Instructions for the task
Leaving every picture out, please return exactly the lines from the top of the material below through the line with "siempre expulsando a", both included.

Records provided
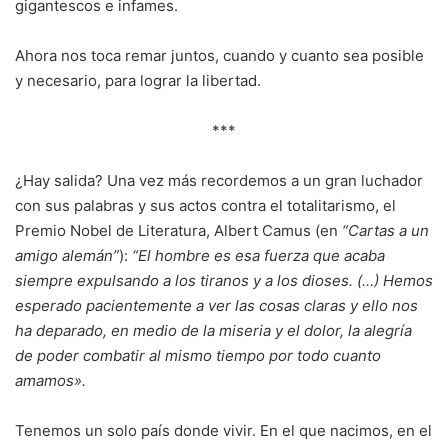
gigantescos e infames.
Ahora nos toca remar juntos, cuando y cuanto sea posible
y necesario, para lograr la libertad.
***
¿Hay salida? Una vez más recordemos a un gran luchador
con sus palabras y sus actos contra el totalitarismo, el
Premio Nobel de Literatura, Albert Camus (en
“Cartas a un
amigo alemán”
):
“El hombre es esa fuerza que acaba
siempre expulsando a los tiranos y a los dioses. (…) Hemos
esperado pacientemente a ver las cosas claras y ello nos
ha deparado, en medio de la miseria y el dolor, la alegría
de poder combatir al mismo tiempo por todo cuanto
amamos».
Tenemos un solo país donde vivir. En el que nacimos, en el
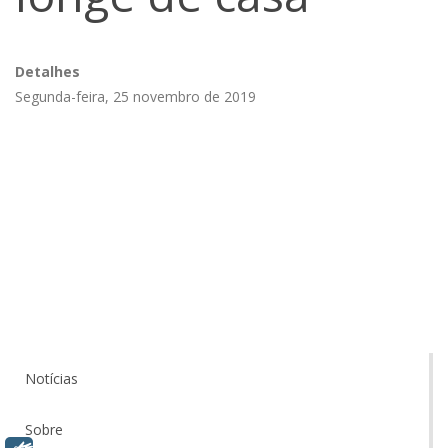
Detalhes
Segunda-feira, 25 novembro de 2019
Notícias
Sobre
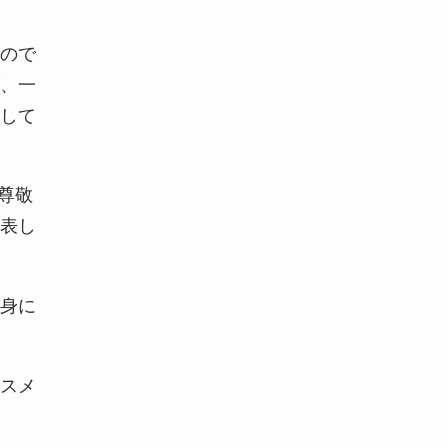
ので
、一
して
で尊敬
表し
身に
スメ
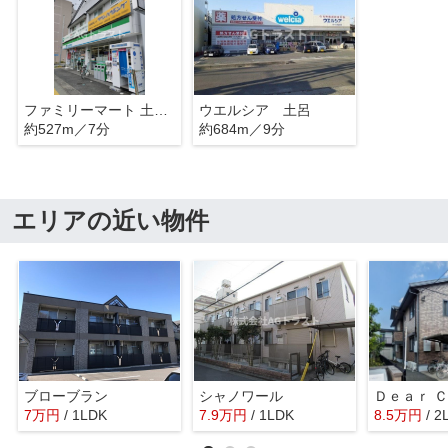
ファミリーマート 土呂駅前店
ウエルシア 土呂
約527m／7分
約684m／9分
エリアの近い物件
ブローブラン
シャノワール
7
万
円
/ 1LDK
7.9
万
円
/ 1LDK
8.5
万
円
/ 2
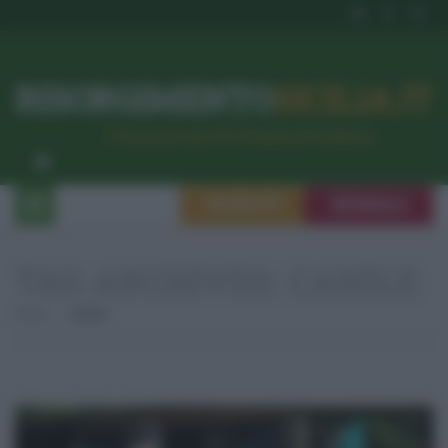
RISORGIMENTO
SICILIA.IT
l’Unione dei #CittadiniPerBene
ISCRIVITI
SEGNALA
TAG ARCHIVES:
CANILE
Home
Canile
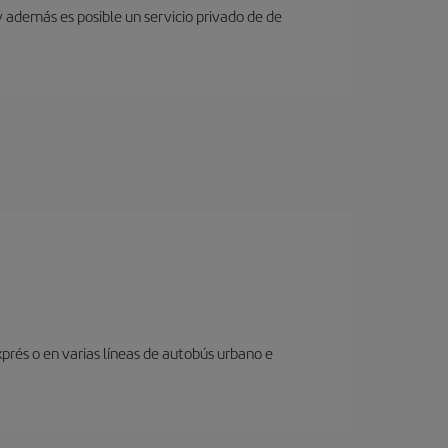
y además es posible un servicio privado de de
prés o en varias líneas de autobús urbano e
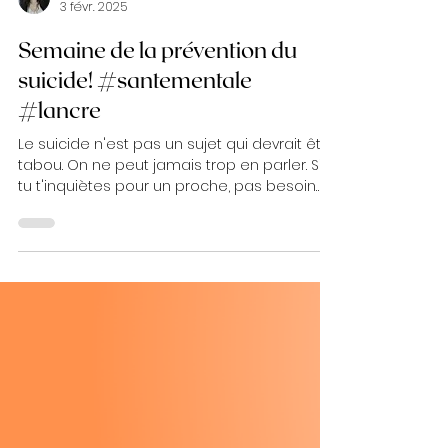
Jessica Fortier-Lavallée, intervenante psychosociale
3 févr. 2025
Semaine de la prévention du
suicide! #santementale
#lancre
Le suicide n'est pas un sujet qui devrait être
tabou. On ne peut jamais trop en parler. Si
tu t'inquiètes pour un proche, pas besoin
de...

Response to this exercise
gigantescos e infames.
Ahora nos toca remar juntos, cuando y cuanto sea posible
y necesario, para lograr la libertad.
***
¿Hay salida? Una vez más recordemos a un gran luchador
con sus palabras y sus actos contra el totalitarismo, el
Premio Nobel de Literatura, Albert Camus (en
“Cartas a un
amigo alemán”
):
“El hombre es esa fuerza que acaba
siempre expulsando a los tiranos y a los dioses. (…) Hemos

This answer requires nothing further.